Lejos, muy lejos de la autoayuda, aunque no de cierta vertiente new age, Rovira Celma impulsa el auto-cuestionamiento, la crítica y la autocrítica. Lo hace convencido y responde entusiasmado a la pregunta por el psicoanálisis: “Tengo nueve años de análisis. A mí me salvó el diván. Y como buen español, todos mis maestros en ese campo son argentinos.” Después, respondiendo a una pregunta repite tres veces, convencido, en diferentes modulaciones de su voz: “Lo que niegas te somete, vamos, que lo que niegas te somete, es así, lo que niegas te somete.” En seguida se acuerda que su próximo libro, que acaba de salir en España, se llama El laberinto de la felicidad.
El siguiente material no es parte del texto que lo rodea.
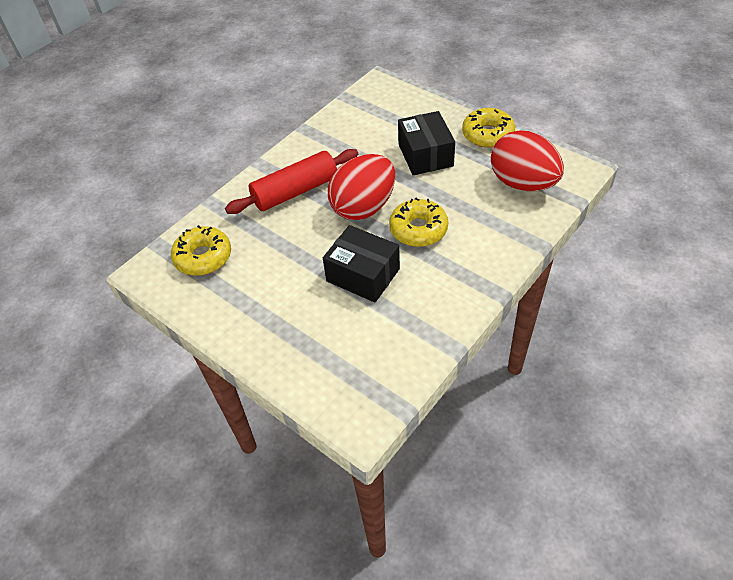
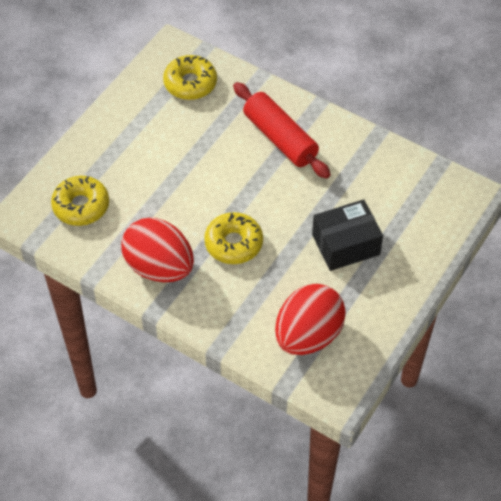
camera: 80 degrees right, 5 degrees up
(363, 207) = (261, 196): red egg -> red egg (159, 267)
(363, 275) = (173, 203): black box -> none
(487, 134) = (387, 303): yellow donut -> yellow donut (81, 206)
Retomando señala que “el miedo es un deseo al revés” para luego recomendar enfáticamente una conferencia de Steve Jobs, el fundador de Apple, que se puede ver en YouTube: “Fracasar hasta lograr, es así”. Cuando parece que no hay ya mucho más para hablar, a pedido de un periodista, el autor cita todos los idiomas en que se tradujo La buena suerte –los cuarenta– y lo hace usando un mapa mundi imaginario que va de Oeste a Este empezando, claro, por España: español, catalán, vasco, inglés, francés, italiano, alemán, polaco, húngaro, lituano, rumano, ruso, chino, japonés… Después se confiesa amigo de Alejandro Jodorowsky y termina con un “al final, todo es Jung”. A dos horas y minutos de haber empezado, son los periodistas los que le piden terminar la entrevista porque da la impresión de que Rovira Celma podría seguir hablando hasta que se hiciera de noche.
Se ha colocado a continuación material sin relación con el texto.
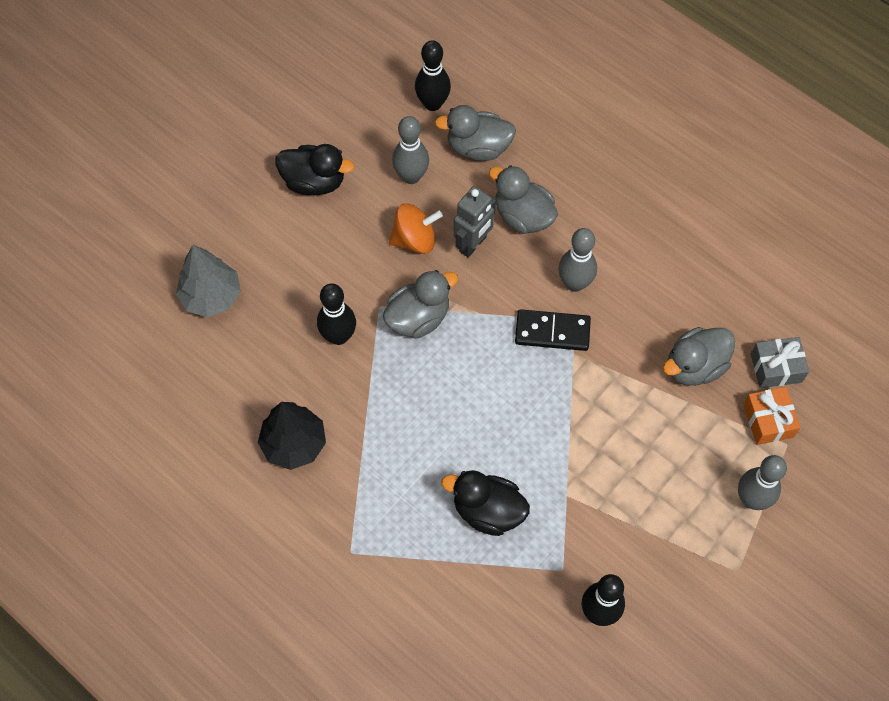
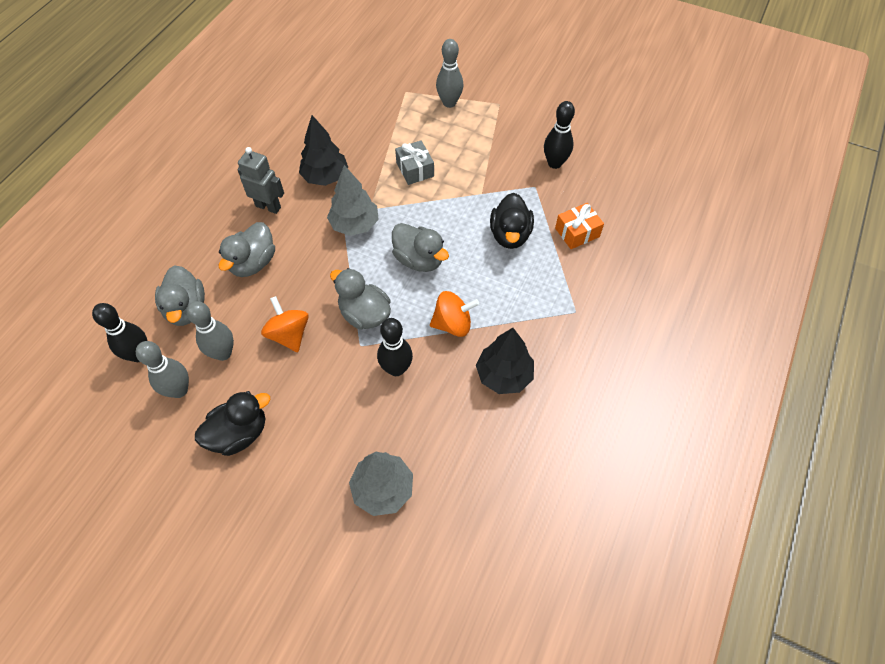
camera: 105 degrees left, 5 degrees down
(314, 182) = (239, 433): black duck -> black duck turned 60 degrees clockwise
(377, 407) = (453, 324): none -> orange spinning top
(473, 244) = (286, 291): grey robot -> grey robot (268, 206)
(552, 331) = (355, 224): black domino -> grey tree
(574, 283) = (309, 218): grey bowling pin -> grey bowling pin (179, 390)
(640, 311) = (325, 177): none -> black tree
(694, 366) = (362, 142): grey duck -> grey duck (419, 259)
(768, 421) = (392, 102): orange gift -> orange gift (577, 232)
(776, 368) = (352, 102): grey gift -> grey gift (415, 169)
La dialéctica negativa de la narración

“Mis libros hablan de las obviedades obviadas” dice el autor de Los siete poderes. Y es verdad. Yo agregaría que retoman algunos robustos lugares comunes, no necesariamente nocivos o dudosos, sino más bien todo lo contrario, cristalinos e innegables. ¿Quién podría estar en contra, abiertamente en contra, de tratar a los amigos con respeto o negar la importancia de la comunicación a la hora de emprender una tarea conjunta? Los libros básicos de Rovira Celma no me dicen gran cosa. Los tengo en mi escritorio y los recorro sin ganas. Pienso que el autor no es mal narrador pero sí es desabrido, carente de sensualidad, demasiado positivo y entonces me pregunto: ¿para narrar hay que ser pesimista, dejarse embrujar por el cinismo, la resignación, el descreimiento o la ira? La respuesta es sí. Sade, Sacher-Masoch, Joyce, Céline, Burroughs, Dostoievski, Nietzsche, Martínez Estrada, la lista que lo acredita es tan larga como la literatura universal. Pero para vender libros no hay nada mejor que un optimismo desbordante. Alex Rovira Celma es el mejor ejemplo de ello.